Wuala ist ganz nett.

hoschi 19. August 2010 um 22:43 Uhr

d.h. man stellt seinen Rechner als Server zu Verfügung ? Ich will nicht wissen wieviele Sicherheitslöcher man dadurch aufmacht. Ok gegen mululu Angriffe wird das System immun sein, aber gegen Hardcore Hacker Angriffe die das System auseinandergenommen haben auch?

hossa 19. August 2010 um 23:12 Uhr

Ich nutze Wuala schon lange und ich finde die Dropbox kommt nur schwer gegen an. Die Dateien werden in Fragemente geteilt und im Netz des öfteren gespeichert. Kein Mensch hat ne Möglichkeit da was wieder zu rekonstruieren.

Zu dem ist das Backup ein Traum. Ich sicher alle meine wichtigen Ordner in der Wuala Cloud, wie z.B. Bilder. Wuala erkennt einfach Änderungen im Ordner und passt diese an ohne das man es merkt.

Die Premiumfunktion bekommt man sobald man was teilt. Egal wie viel und egal wie lange man online ist.

| EXTRAHIERTE DATEN |
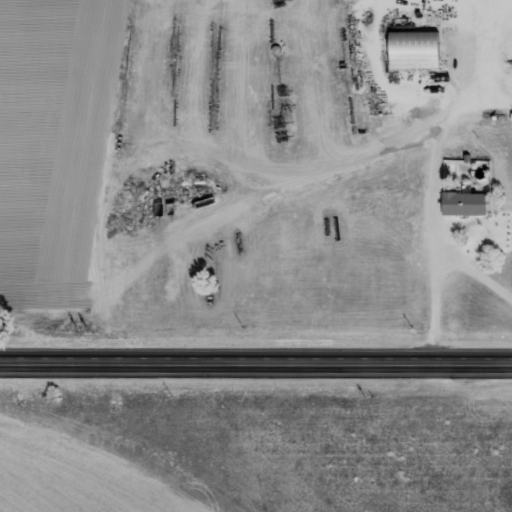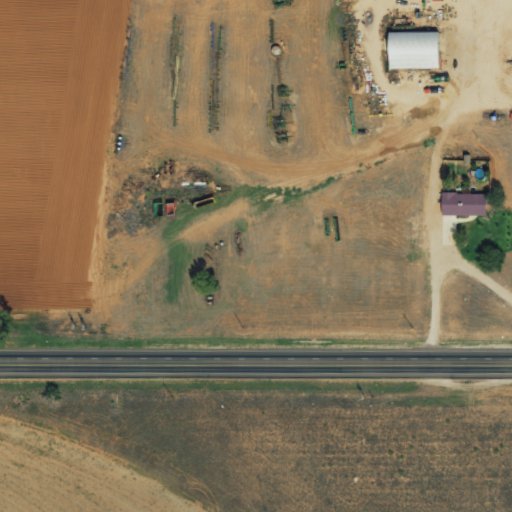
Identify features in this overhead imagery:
building: (466, 204)
road: (256, 363)
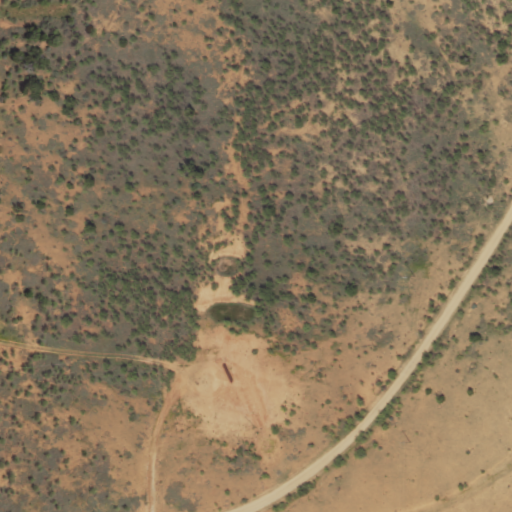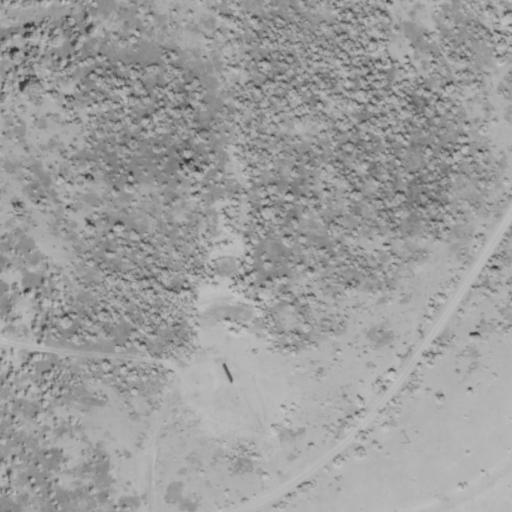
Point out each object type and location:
road: (414, 365)
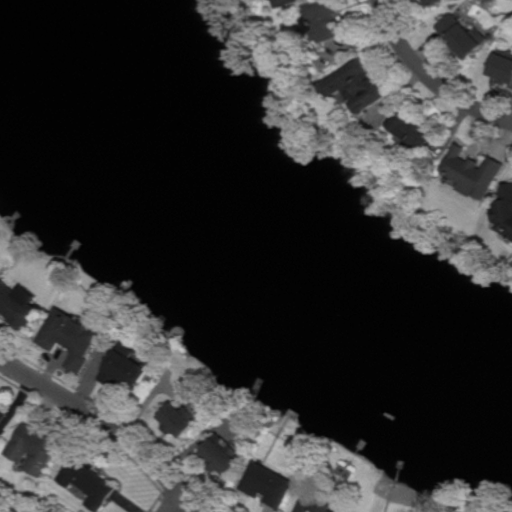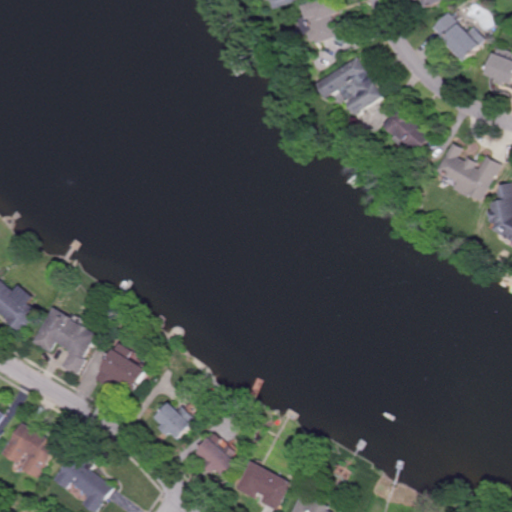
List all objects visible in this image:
building: (278, 0)
building: (435, 2)
building: (282, 3)
building: (437, 3)
building: (325, 20)
building: (326, 21)
building: (464, 36)
building: (465, 37)
building: (503, 65)
building: (503, 66)
road: (430, 77)
building: (358, 84)
building: (357, 86)
building: (414, 127)
building: (412, 131)
building: (475, 171)
building: (473, 173)
building: (505, 209)
building: (505, 212)
building: (17, 305)
building: (18, 305)
building: (111, 313)
building: (68, 339)
building: (70, 339)
building: (125, 369)
building: (126, 369)
building: (2, 417)
building: (3, 417)
building: (181, 420)
building: (179, 421)
road: (109, 425)
building: (34, 450)
building: (34, 450)
building: (222, 456)
building: (221, 459)
building: (87, 482)
building: (90, 484)
building: (269, 486)
building: (269, 486)
road: (180, 503)
building: (315, 505)
building: (314, 506)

| ÜBUNGSAUFGABEN |
1. Schreiben Sie bitte aus dem Text über Wuala den Abschnitt ab, der mit „Wuala ist ganz“ anfängt und bis einschließlich „man es merkt.“ weitergeht.
2. Führen Sie den Text über Wuala im Anschluss an seinen letzten Satz fort.

| ANTWORTEN NACHEINANDER |
1.
Wuala ist ganz nett.

hoschi 19. August 2010 um 22:43 Uhr

d.h. man stellt seinen Rechner als Server zu Verfügung ? Ich will nicht wissen wieviele Sicherheitslöcher man dadurch aufmacht. Ok gegen mululu Angriffe wird das System immun sein, aber gegen Hardcore Hacker Angriffe die das System auseinandergenommen haben auch?

hossa 19. August 2010 um 23:12 Uhr

Ich nutze Wuala schon lange und ich finde die Dropbox kommt nur schwer gegen an. Die Dateien werden in Fragemente geteilt und im Netz des öfteren gespeichert. Kein Mensch hat ne Möglichkeit da was wieder zu rekonstruieren.

Zu dem ist das Backup ein Traum. Ich sicher alle meine wichtigen Ordner in der Wuala Cloud, wie z.B. Bilder. Wuala erkennt einfach Änderungen im Ordner und passt diese an ohne das man es merkt.

2.
Speedy Gonzales 20. August 2010 um 03:59 Uhr

Genauso wie dropbox illegales an Hand der md5 hashes etc entschlüsseln, kann Wuala das sicherlich auch. Verschlüsseln ist nur eine Fata Morgana für uns Dummies ;-)

Ich weis, die Kripo hat “Hardwaregeräte” zu Hand mit der auch verschlüsseltes “decrypted” werden kann. Diese Kisten haben einen Preis von Jenseits von Gut und Böse für Normales. Aber glaubt mir Google+NSA zusammen haben noch anderes auf Lager, dies nur nebenbei.

hik 20. August 2010 um 09:10 Uhr

@Speedy Gonzales

> aber glaubt mir Google+NSA zusammen haben noch anderes aufLager, > dies nur nebenbei.

und das werden sie bestimmt verwenden um illegale mp3s, filmchen und urlaubsbilder bei Wuala und dgl. zu entschluesseln. ;)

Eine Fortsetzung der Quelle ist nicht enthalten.